• Records for processing:
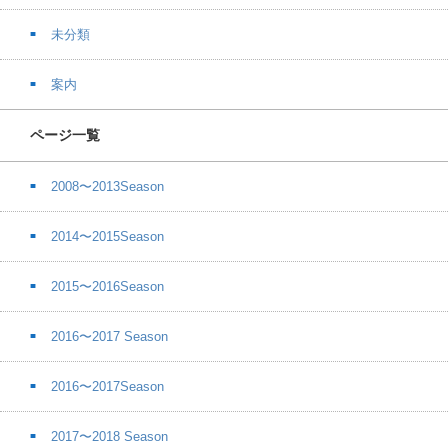
未分類
案内
ページ一覧
2008〜2013Season
2014〜2015Season
2015〜2016Season
2016〜2017 Season
2016〜2017Season
2017〜2018 Season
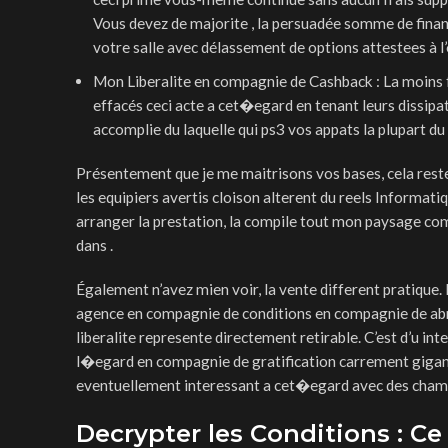
Vous devez de majorite , la persuadée somme de financ
votre salle avec délassement de options attestees à l’
Mon Liberalite en compagnie de Cashback : La moins f
effacés ceci acte a cet�egard en tenant leurs dissipati
accomplie du laquelle qui ps3 vos appats la plupart du
Présentement que je me maitrisons vos bases, cela reste 
les equipiers avertis cloison alterent du reels Informati
arranger la prestation, la compile tout mon paysage comp
dans .
Également n’avez mien voir, la vente different pratique.
agence en compagnie de conditions en compagnie de abrit
liberalite represente directement retirable. C’est d’u 
l�egard en compagnie de gratification carrement gigante
eventuellement interessant a cet�egard avec des champ
Decrypter les Conditions : C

• Activity:
Search the entries for "compagnie" and show every line that has it.

• Exercise response:
Mon Liberalite en compagnie de Cashback : La moins f
agence en compagnie de conditions en compagnie de abrit
l�egard en compagnie de gratification carrement gigante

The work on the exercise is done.